▶ **TRY IT**:
Rewrite the material with every "Hetzner Storagebox" changed to "Hetzner Storage Box" and everything else unchanged. Omit the pictures.

▶ **DATA RECORDS**:
• • • •
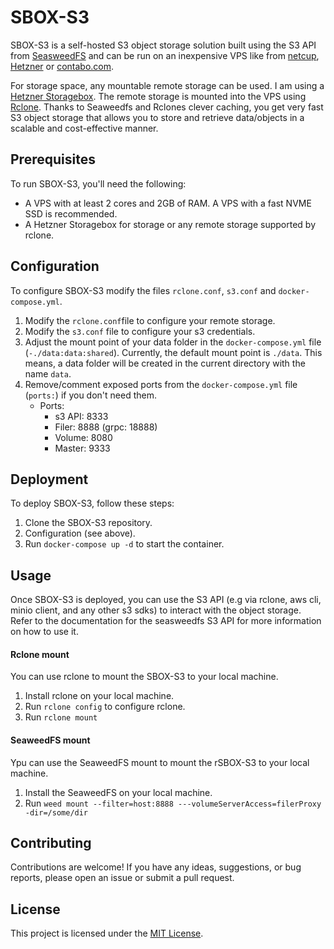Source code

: # SBOX-S3

SBOX-S3 is a self-hosted S3 object storage solution built using the S3 API from [SeasweedFS](https://seaweedfs.github.io/) 
and can be run on an inexpensive VPS like from [netcup](https://www.netcup.de/?ref=223843), 
[Hetzner](https://www.hetzner.com/cloud) or [contabo.com](https://contabo.com/en/vps/).

For storage space, any mountable remote storage can be used. I am using a [Hetzner Storagebox](https://www.hetzner.com/storage/storage-box).
The remote storage is mounted into the VPS using [Rclone](rclone.org). 
Thanks to Seaweedfs and Rclones clever caching, you get very fast S3 object storage that allows
you to store and retrieve data/objects in a scalable and cost-effective manner. 

## Prerequisites

To run SBOX-S3, you'll need the following:

- A VPS with at least 2 cores and 2GB of RAM. A VPS with a fast NVME SSD is recommended.
- A Hetzner Storagebox for storage or any remote storage supported by rclone. 
  
## Configuration

To configure SBOX-S3 modify the files `rclone.conf`, `s3.conf` and `docker-compose.yml`.

1. Modify the `rclone.conf`file to configure your remote storage.
2. Modify the `s3.conf` file to configure your s3 credentials.
3. Adjust the mount point of your data folder in the `docker-compose.yml` file (`-./data:data:shared`). Currently, the default mount point is `./data`. This means, a data folder will be created in the current directory with the name `data`. 
4. Remove/comment exposed ports from the `docker-compose.yml` file (`ports:`) if you don't need them. 
    - Ports:
        - s3 API: 8333 
        - Filer: 8888 (grpc: 18888)
        - Volume: 8080
        - Master: 9333


## Deployment

To deploy SBOX-S3, follow these steps:

1. Clone the SBOX-S3 repository.
2. Configuration (see above).
3. Run `docker-compose up -d` to start the container.


## Usage

Once SBOX-S3 is deployed, you can use the S3 API (e.g via rclone, aws cli, minio client, and any other s3 sdks) to interact with the object storage. Refer to the documentation for the seasweedfs S3 API for more information on how to use it.

#### Rclone mount

You can use rclone to mount the SBOX-S3 to your local machine.
1. Install rclone on your local machine.
2. Run `rclone config` to configure rclone.
3. Run `rclone mount` 


#### SeaweedFS mount
Ypu can use the SeaweedFS mount to mount the rSBOX-S3 to your local machine.
1. Install the SeaweedFS  on your local machine.
2. Run `weed mount --filter=host:8888 ---volumeServerAccess=filerProxy -dir=/some/dir` 



## Contributing

Contributions are welcome! If you have any ideas, suggestions, or bug reports, please open an issue or submit a pull request.

## License

This project is licensed under the [MIT License](LICENSE).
• • • •
▶ **FINAL ANSWER**:
Source code

: # SBOX-S3

SBOX-S3 is a self-hosted S3 object storage solution built using the S3 API from [SeasweedFS](https://seaweedfs.github.io/) 
and can be run on an inexpensive VPS like from [netcup](https://www.netcup.de/?ref=223843), 
[Hetzner](https://www.hetzner.com/cloud) or [contabo.com](https://contabo.com/en/vps/).

For storage space, any mountable remote storage can be used. I am using a [Hetzner Storage Box](https://www.hetzner.com/storage/storage-box).
The remote storage is mounted into the VPS using [Rclone](rclone.org). 
Thanks to Seaweedfs and Rclones clever caching, you get very fast S3 object storage that allows
you to store and retrieve data/objects in a scalable and cost-effective manner. 

## Prerequisites

To run SBOX-S3, you'll need the following:

- A VPS with at least 2 cores and 2GB of RAM. A VPS with a fast NVME SSD is recommended.
- A Hetzner Storage Box for storage or any remote storage supported by rclone. 
  
## Configuration

To configure SBOX-S3 modify the files `rclone.conf`, `s3.conf` and `docker-compose.yml`.

1. Modify the `rclone.conf`file to configure your remote storage.
2. Modify the `s3.conf` file to configure your s3 credentials.
3. Adjust the mount point of your data folder in the `docker-compose.yml` file (`-./data:data:shared`). Currently, the default mount point is `./data`. This means, a data folder will be created in the current directory with the name `data`. 
4. Remove/comment exposed ports from the `docker-compose.yml` file (`ports:`) if you don't need them. 
    - Ports:
        - s3 API: 8333 
        - Filer: 8888 (grpc: 18888)
        - Volume: 8080
        - Master: 9333


## Deployment

To deploy SBOX-S3, follow these steps:

1. Clone the SBOX-S3 repository.
2. Configuration (see above).
3. Run `docker-compose up -d` to start the container.


## Usage

Once SBOX-S3 is deployed, you can use the S3 API (e.g via rclone, aws cli, minio client, and any other s3 sdks) to interact with the object storage. Refer to the documentation for the seasweedfs S3 API for more information on how to use it.

#### Rclone mount

You can use rclone to mount the SBOX-S3 to your local machine.
1. Install rclone on your local machine.
2. Run `rclone config` to configure rclone.
3. Run `rclone mount` 


#### SeaweedFS mount
Ypu can use the SeaweedFS mount to mount the rSBOX-S3 to your local machine.
1. Install the SeaweedFS  on your local machine.
2. Run `weed mount --filter=host:8888 ---volumeServerAccess=filerProxy -dir=/some/dir` 



## Contributing

Contributions are welcome! If you have any ideas, suggestions, or bug reports, please open an issue or submit a pull request.

## License

This project is licensed under the [MIT License](LICENSE).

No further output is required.